Asi es la Vida, 3602 North 24th Street, Phoenix, 602-952-1255.
Asi es la Vida is renowned for preparing some of the best Mexican food in Phoenix, so it's no surprise its flan is exceptional. It calls its cheesecakey custard "flan Napolitano." Chef Arturo Rodriguez says he adds a little queso de tres leches, or three-milk cheese, just like they do in Mexico, for a slightly firmer texture. Served as a slice, with fresh caramel syrup poured over it, it's nothing less than magnificent. I've had this Napolitano-style previously at Coyoacán, but wasn't crazy about it because there it was served to me without caramel and tasted too much like cheesecake. But like so many other things at Asi, Rodriguez's creation is culinary perfection. Why it's called "Napolitano," not even Rodriguez knows, but he assures me it has nothing to do with our state's chief executive, whose personality and policies more resemble a slice of white toast.
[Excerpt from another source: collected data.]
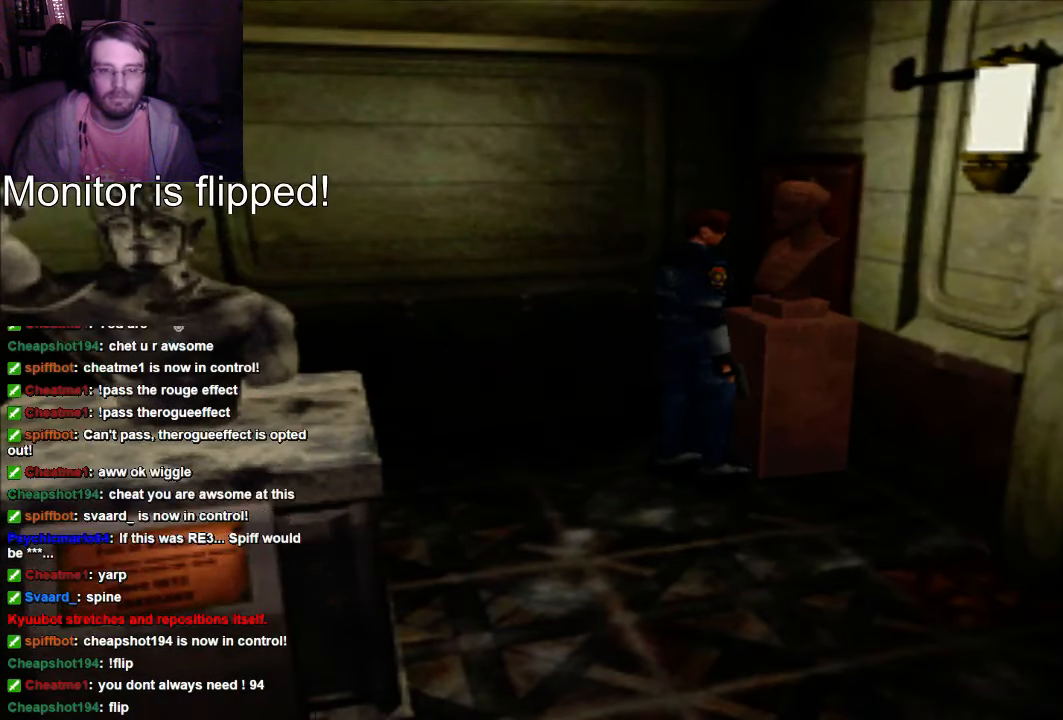
{"buttons": ["DPAD_UP"], "left_stick": "center", "right_stick": "center", "events": [[333, "DPAD_UP", "down"]]}
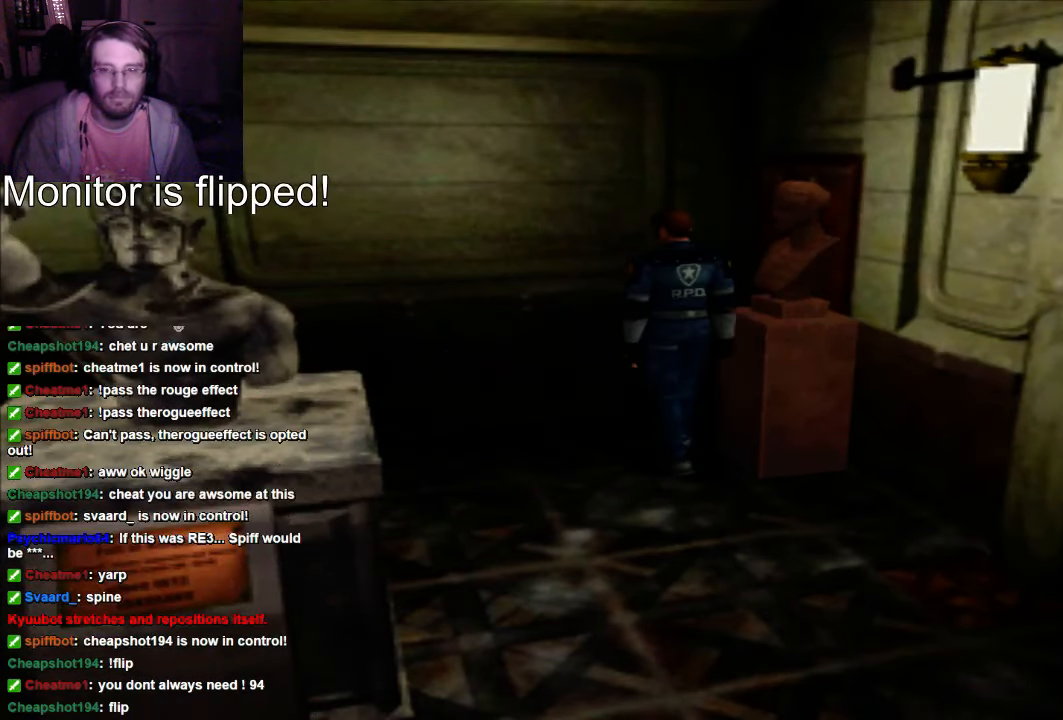
{"buttons": ["DPAD_UP", "DPAD_RIGHT"], "left_stick": "center", "right_stick": "center", "events": [[267, "DPAD_RIGHT", "down"]]}
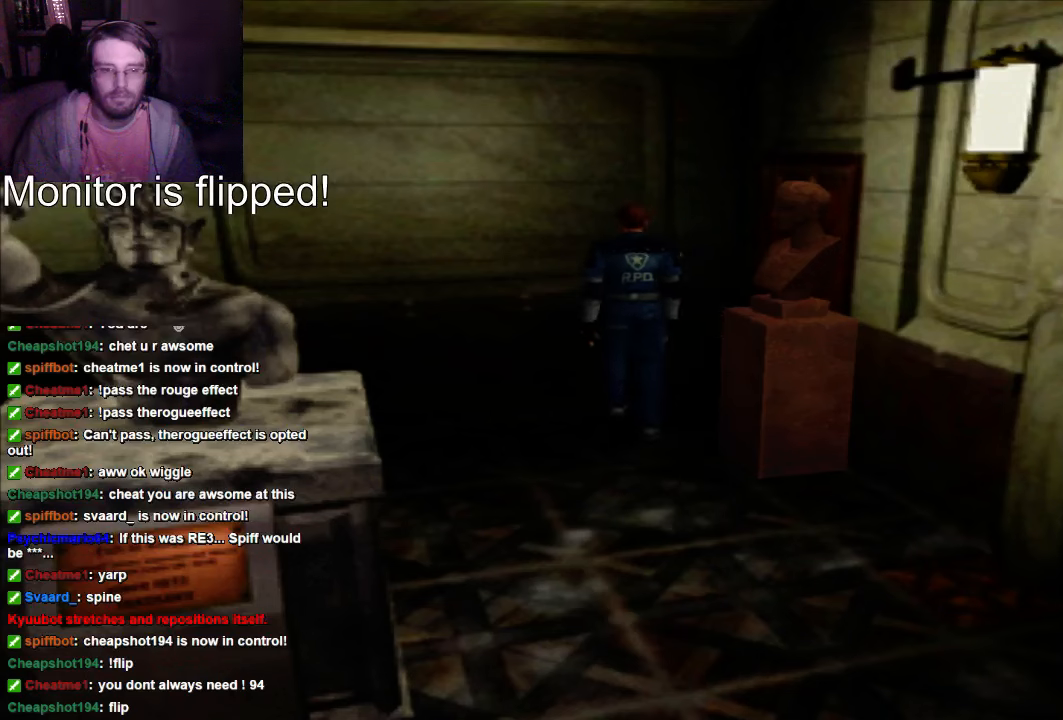
{"buttons": ["DPAD_UP", "DPAD_RIGHT"], "left_stick": "center", "right_stick": "center", "events": [[200, "DPAD_UP", "up"], [467, "DPAD_UP", "down"]]}
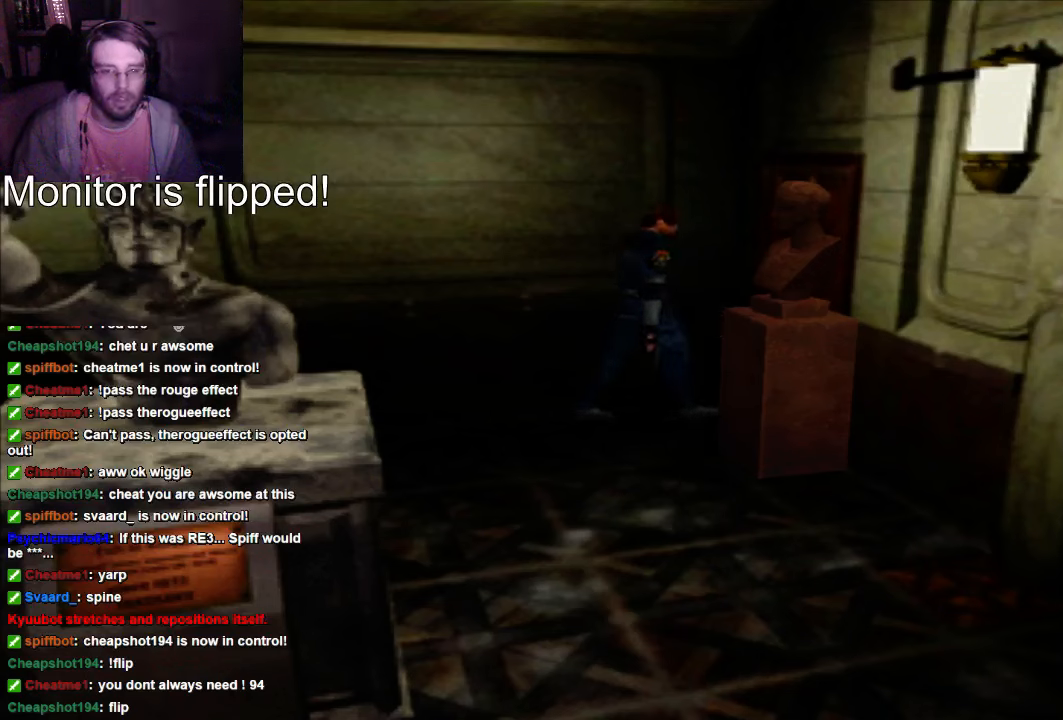
{"buttons": ["DPAD_UP"], "left_stick": "center", "right_stick": "center", "events": [[267, "DPAD_RIGHT", "up"]]}
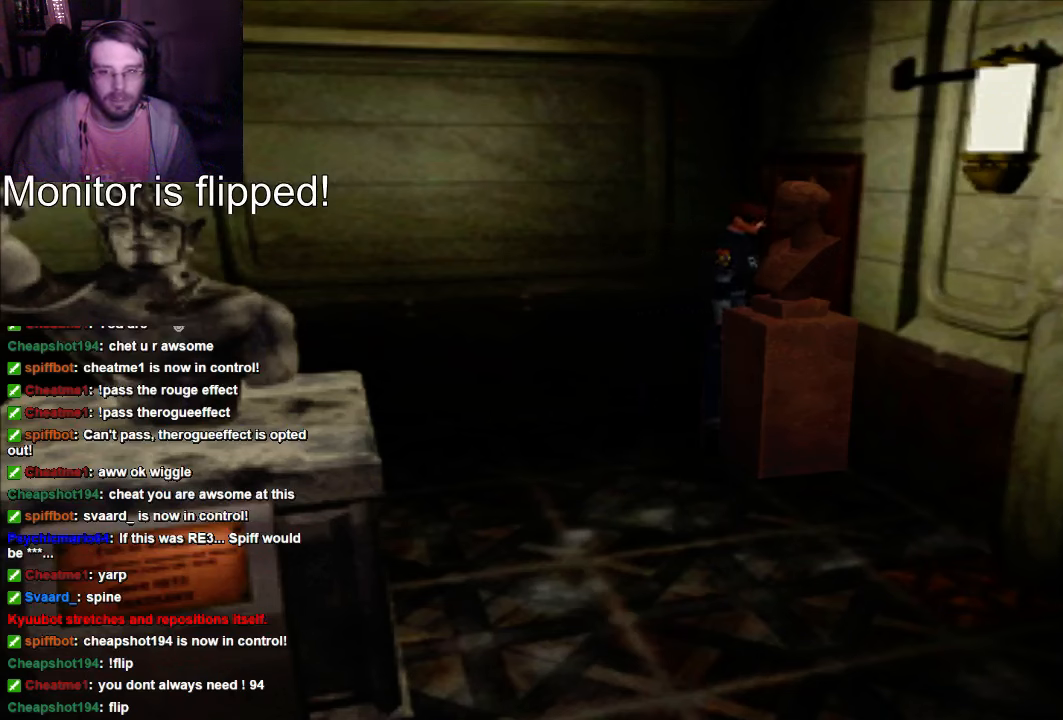
{"buttons": ["DPAD_UP", "DPAD_RIGHT"], "left_stick": "center", "right_stick": "center", "events": [[67, "DPAD_RIGHT", "down"]]}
Cost: $6.
Rosita's Place, 2310 East McDowell Road, Phoenix, 602-244-9779.
Rosita's flan is even firmer than Asi es la Vida's, but otherwise similar: a fine traditional flan, with a bit of a brownish "crust," for lack of a better term, which soaks up the caramel. If you've never been to Rosita's Place, do yourself a favor and go as soon as they return from summer vacation on August 16. Aside from the outstanding flan, they've got a machaca taco that'll make your toes curl. And the refried beans taste almost like some sort of pudding, they're so delectable. Once you start in on the frijoles or the flan, you won't put down your utensil until there's nothing left but the memory. Cost: $2.50.
Comedor Guadalajara, 1830 South Central Avenue, Phoenix, 602-253-8299, www.comedorguadalajara.com.
This stark, gym-hall-like family restaurant comes through with some of the most appealing Mexican comestibles in south Phoenix -- and that's saying something. CG sells one of the most unique flans around -- a deep, brownish-beige custard that's extremely smooth and caramely inside and out. There's not a hint of the egginess you get with some flans, and the caramel flavor rips through your synapses like you've just done a bowl of crack. Nothing subtle about this flan, but I ain't complaining. Cost: $3.25.
Rancho de Tia Rosa, 3129 East McKellips Road, Mesa, 480-659-8787, www.tiarosa.net.
An attractive, hacienda-style restaurant with tile-topped tables, fountains, and stained-glass windows. I enjoyed what I ate there, but it struck me as an attempt to do a more healthful version of traditional Mexican fare, with mixed results. Still, Tia Rosa's flan was superb, a yardstick by which other flans can be judged. Garnished with blueberries and whipped cream, this round, yellow dessert was picture-perfect. Taste-wise, it was creamy, light, and almost fluffy, with a freshly made caramel sauce that I spooned to my lips even after the custard was long gone. All flans should at least be on a par with this one. Cost: $5.
Richardson's, 1582 East Bethany Home Road, Phoenix, 602-265-5886.
I t's hard not to fall in love with Richardson's, at least once the place starts to clear out late on a weeknight. Otherwise, everyone in there is over 50, loud, and smokes like a freight train. Once the Hawaiian-shirt wearers have dispersed, and you don't have to inhale a cloud of Marlboro smoke with every bite, certain items shine, like Richardson's super-eggy flan. In fact, this flan's so heavy on the huevos, owner Richardson Browne should consider adding a side of chorizo and serving it for breakfast. My suggestion: more caramel. But, hey, maybe that's the way they eat it in New Mexico. Cost: $5.